As 360Giving data is published and distributed across funder’s websites, we’ve built in safeguards in case data becomes unavailable. If a website goes down or the page gets moved we are able to fill in the gaps by checking if we had the data before, and replacing the blank record with the last known good one.

We also built the pipeline to make maintenance more flexible. As GrantNav and the 360Giving data store are now not dependent on each other, we can make changes to one without affecting the others’ users.

Providing access to data

The datastore provides access to 360Giving data in the form of a relational database that is updated automatically on a daily basis. This work has massively decreased the path to building tools on top of 360Giving data, and means users are now able to query in more ways.

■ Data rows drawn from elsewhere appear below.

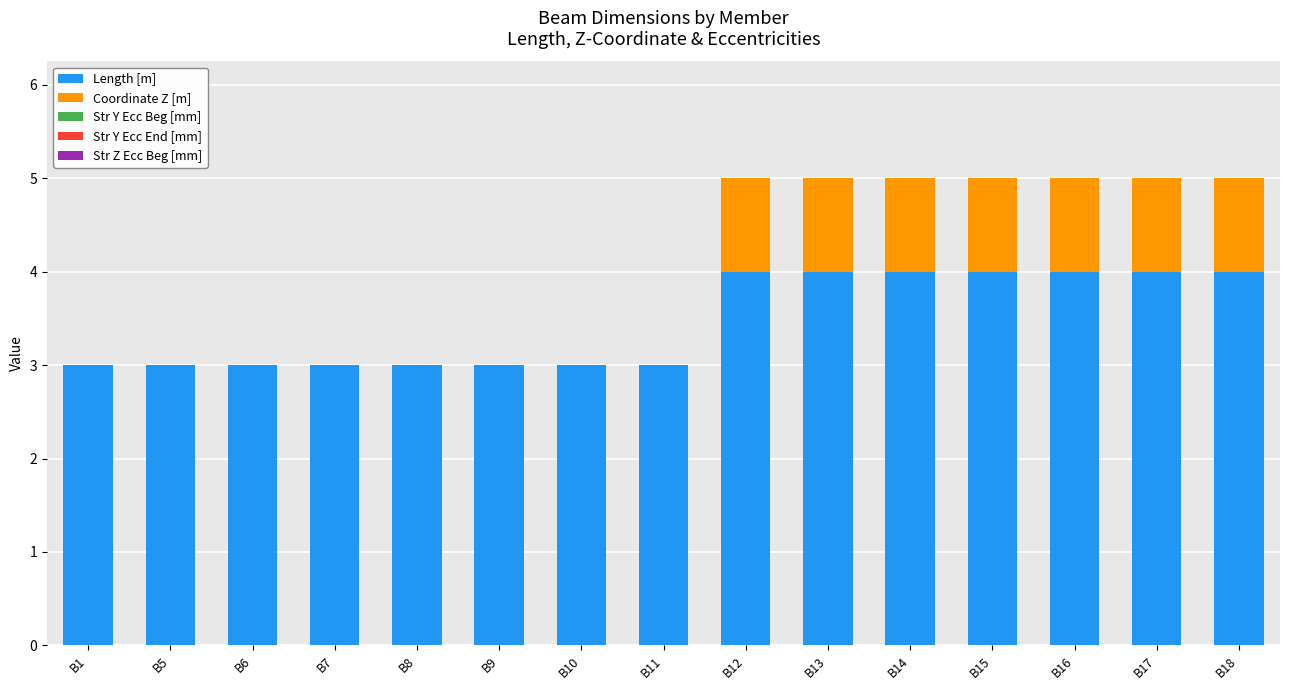

Are the bars grouped side by side (vs. stacked)?

No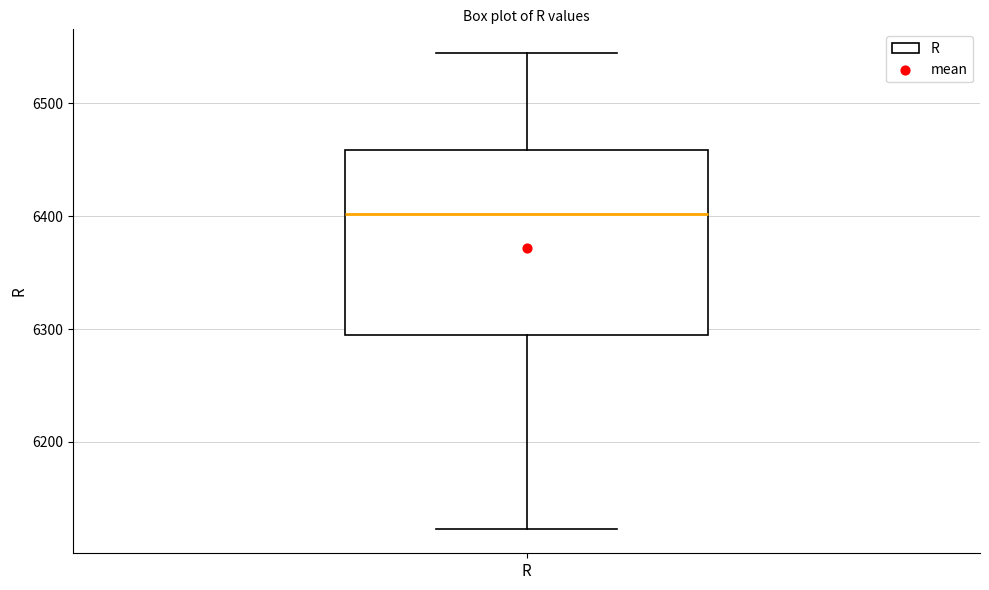

Read this box plot against the y-axis: the position of the median line, the range covered by the box, and the ends of both whiskers. The values are not printed on the chart, so give them approximately, as read against the axis.

median 6400, box 6290 to 6460, whiskers 6120 to 6540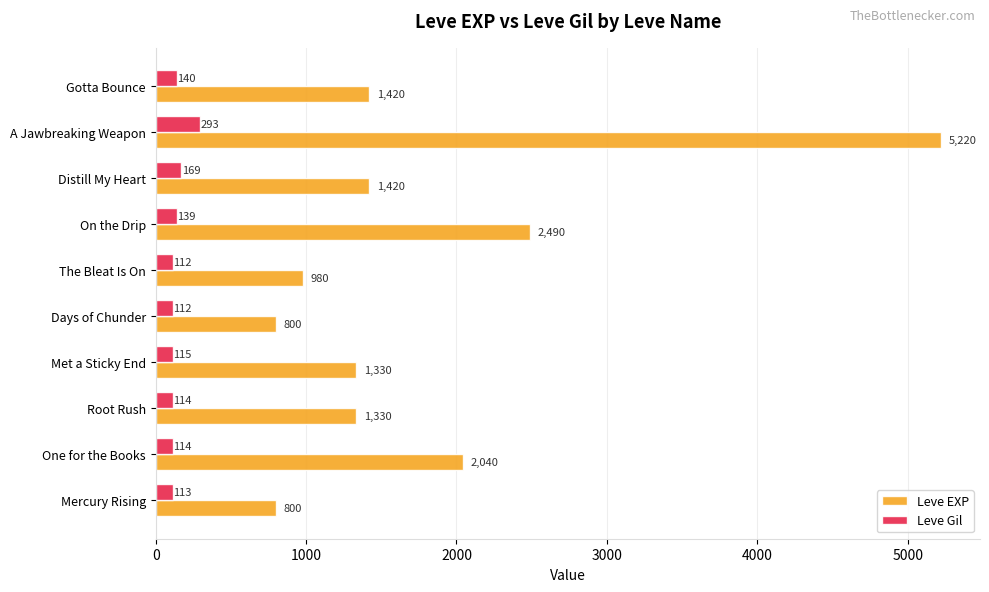

What is the sum of all Leve Gil values?

1421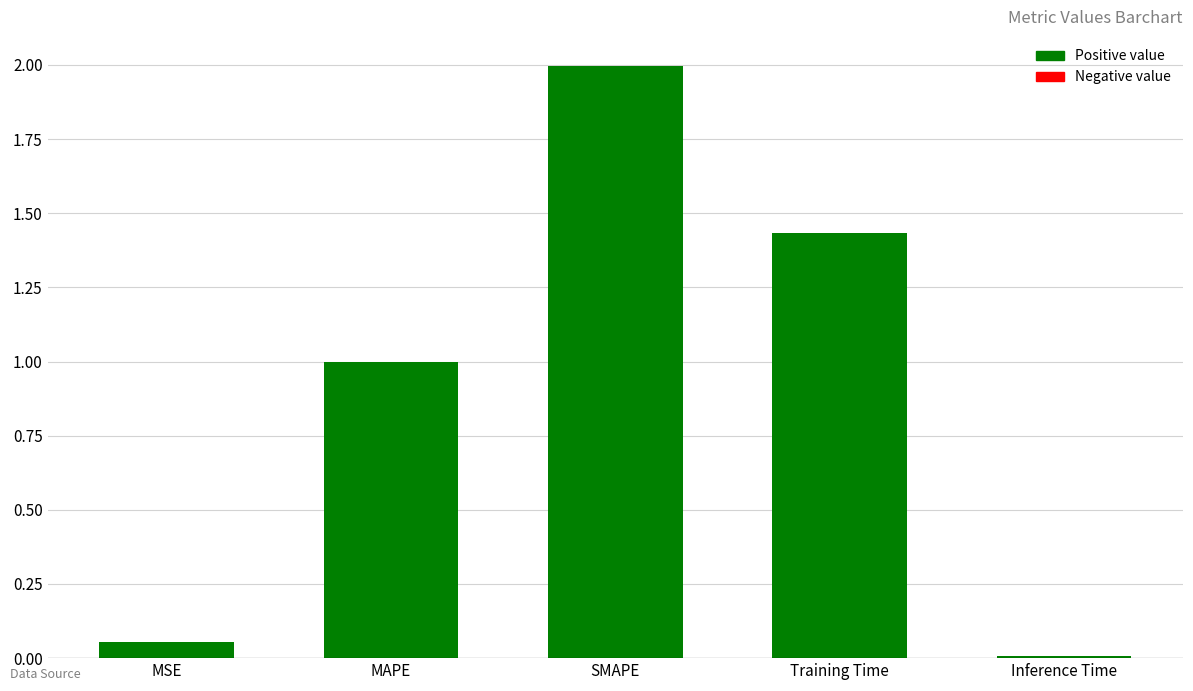

What is the average value?

0.9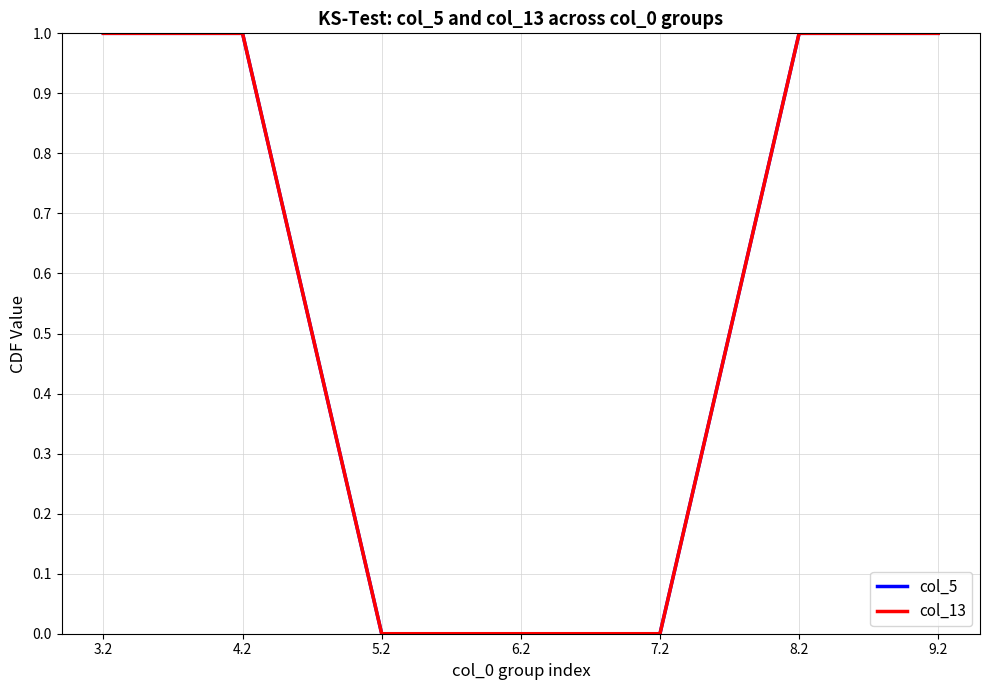

At which category does col_13 reach its first local valley?

6.2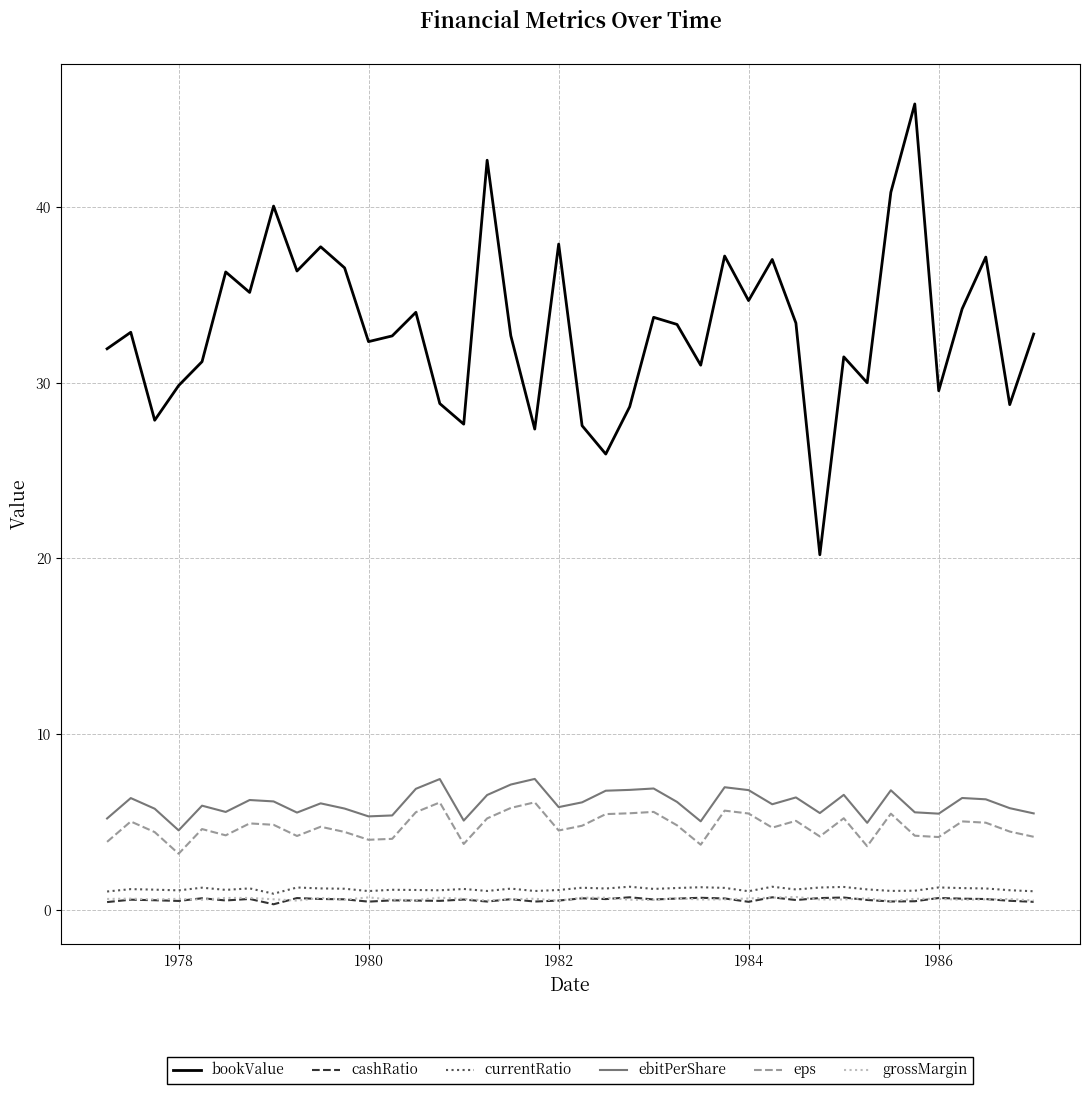

Which series has the largest range (max minus min)?

bookValue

This ease of access meant that when 360Giving built their Covid grants tracker, fetching the data that powers it was as easy as writing an SQL query for a set of keywords, and running that query every morning after the datastore has updated. This allows for daily updates as new data is published. As well as providing data for GrantNav and COVID tracker, the datastore connects to Google Colab notebooks that we’ve developed to help prototype new tools and explore the data set.

What comes next

Working closely with 360Giving to understand their needs helped us to build resilient infrastructure that allows people to use data quickly and easily. This new automated pipeline both allows researchers better access to data, and frees up our time and space to make the data more useful for them.

In the future, we’ll keep working to understand 360Giving’s needs to improve and iterate on these systems, making 360Giving data more useful, usable and in use.